The left-handed-hitting Reddick, like Ethier, has a platoon split in his career. Reddick has hit .268/.328/.461 against right-handed pitching, including .341/.408/.557 in 2016. Against lefties, Reddick hits .222/.287/.372 for his career, and .172/.254/.172 this year, the latter 11-for-64 with seven walks and no extra-base hits.

Ultimately, Reddick's playing time will be up to manager Dave Roberts.

"I know a lot about Josh. I know he feels he's an everyday guy. I've seen him play every day in stretches, and have quality at-bats against left-handed pitching," Zaidi said. "The fact that he brings Gold Glove-caliber defense adds to the value of him being out there every day. That's ultimately a question for Doc, if he wants to address it."

Reddick won a Gold Glove in 2012. In his career he is +57 in right field in Defensive Runs Saved, +18 runs in Total Zone Rating, and +39 in Ultimate Zone Rating.

With Reddick essentially taking Puig's place, the Dodgers' lineup got even more left-handed, along with Corey Seager, Adrian Gonzalez, Joc Pederson plus switch-hitter Yasmani Grandal.

"Our division pitching is pretty right-handed. So being left-handed leaning can be of some benefit in this division. We do have some right-handed bench bats who can spell some guys and create a different look for the lineup," Zaidi said. "What we were looking for more than anything was guys who can help us impact the division race. We weren't too concerned with handedness."

On a rough count, with the Giants' addition of Matt Moore on Monday, 13 of the 20 starting pitchers on the other four NL West teams are right-handed.

To get Reddick and Hill, the Dodgers sent Oakland former first-round pick Grant Holmes as well as fellow pitchers Jharel Cotton and Frankie Montas.

"We knew we were going to have to give up players we like," Zaidi said. "That's the cost of doing business at the trade deadline, when your team is in a good position and you know there are other teams trying to prove themselves also, you have to dip in that well and give the other team across the table value."

Perhaps most importantly, they managed to keep top prospects Julio Urias, Jose De Leon, Yadier Alvarez, and the Tulsa Three of Alex Verdugo, Cody Bellinger and Willie Calhoun.

"Our broader philosophy was this is a team that from a minor league standpoint has a lot of pitching depth, particularly starting pitching in the pipeline coming up through Double-A and Triple-A," Zaidi said. "The ability to meet our trade needs from a pitching depth rather than going to the position player side was our preference."

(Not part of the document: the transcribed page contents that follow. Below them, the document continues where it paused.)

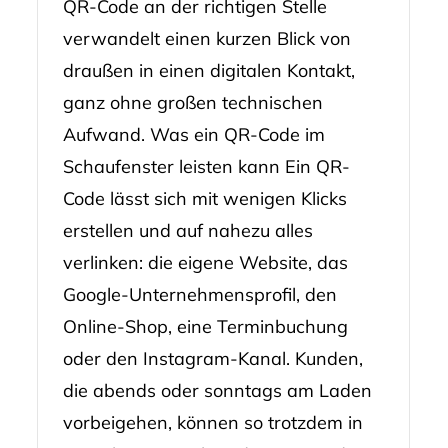
QR-Code an der richtigen Stelle
verwandelt einen kurzen Blick von
draußen in einen digitalen Kontakt,
ganz ohne großen technischen
Aufwand. Was ein QR-Code im
Schaufenster leisten kann Ein QR-
Code lässt sich mit wenigen Klicks
erstellen und auf nahezu alles
verlinken: die eigene Website, das
Google-Unternehmensprofil, den
Online-Shop, eine Terminbuchung
oder den Instagram-Kanal. Kunden,
die abends oder sonntags am Laden
vorbeigehen, können so trotzdem in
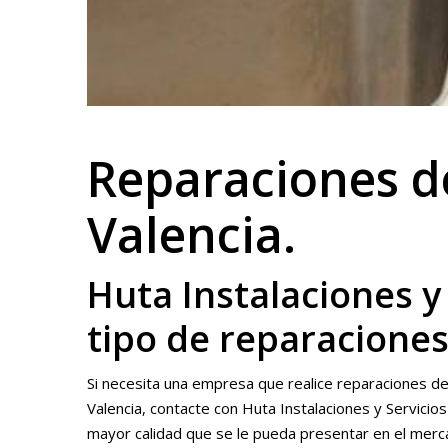
Reparaciones d
Valencia.
Huta Instalaciones y 
tipo de reparaciones
Si necesita una empresa que realice reparaciones de
Valencia, contacte con Huta Instalaciones y Servicio
mayor calidad que se le pueda presentar en el mer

Another acquisition on Monday, Chavez, has pitched exclusively in relief for Toronto this season, but also put up a 3.83 ERA in 303 innings for Oakland in 2014-2015, starting 47 of his 62 games during those two years. He was brought to the A's in 2012 when Zaidi was assistant GM in Oakland.

Chavez will be in the bullpen at first with the Dodgers.

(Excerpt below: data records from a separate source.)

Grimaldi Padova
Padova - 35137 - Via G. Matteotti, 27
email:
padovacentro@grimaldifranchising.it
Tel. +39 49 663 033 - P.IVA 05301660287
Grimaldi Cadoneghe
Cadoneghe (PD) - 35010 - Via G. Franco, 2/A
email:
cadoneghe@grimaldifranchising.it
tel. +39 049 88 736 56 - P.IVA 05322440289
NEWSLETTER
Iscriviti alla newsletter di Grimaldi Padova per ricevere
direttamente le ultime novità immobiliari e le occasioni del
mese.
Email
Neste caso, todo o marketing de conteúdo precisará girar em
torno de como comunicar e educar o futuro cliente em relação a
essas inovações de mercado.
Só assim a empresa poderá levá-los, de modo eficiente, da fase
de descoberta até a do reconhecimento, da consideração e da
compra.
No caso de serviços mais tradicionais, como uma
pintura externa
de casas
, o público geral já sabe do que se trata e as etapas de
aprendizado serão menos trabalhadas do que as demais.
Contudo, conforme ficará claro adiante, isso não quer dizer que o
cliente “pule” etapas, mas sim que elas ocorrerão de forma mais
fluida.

"We view him as a swing man. What is valuable about him is, out of the pen he has a rubber arm, and is a guy who can pitch two, three or four innings at a time. On the flip side, if you need him to make a spot start the next time out he can do that," Zaidi said. "His versatility in that role is going to be a big benefit to us."

The Dodgers also got Josh Fields on Monday, and Zaidi said it wasn't yet decided whether Fields, who has been in Triple-A since May, would be sent to Oklahoma City, or be added to the Dodgers in advance of three games at the pitching hell hole that is Coors Field.

"We have a lot of moving parts," Zaidi said. "We're trying to sort out the 25-man roster."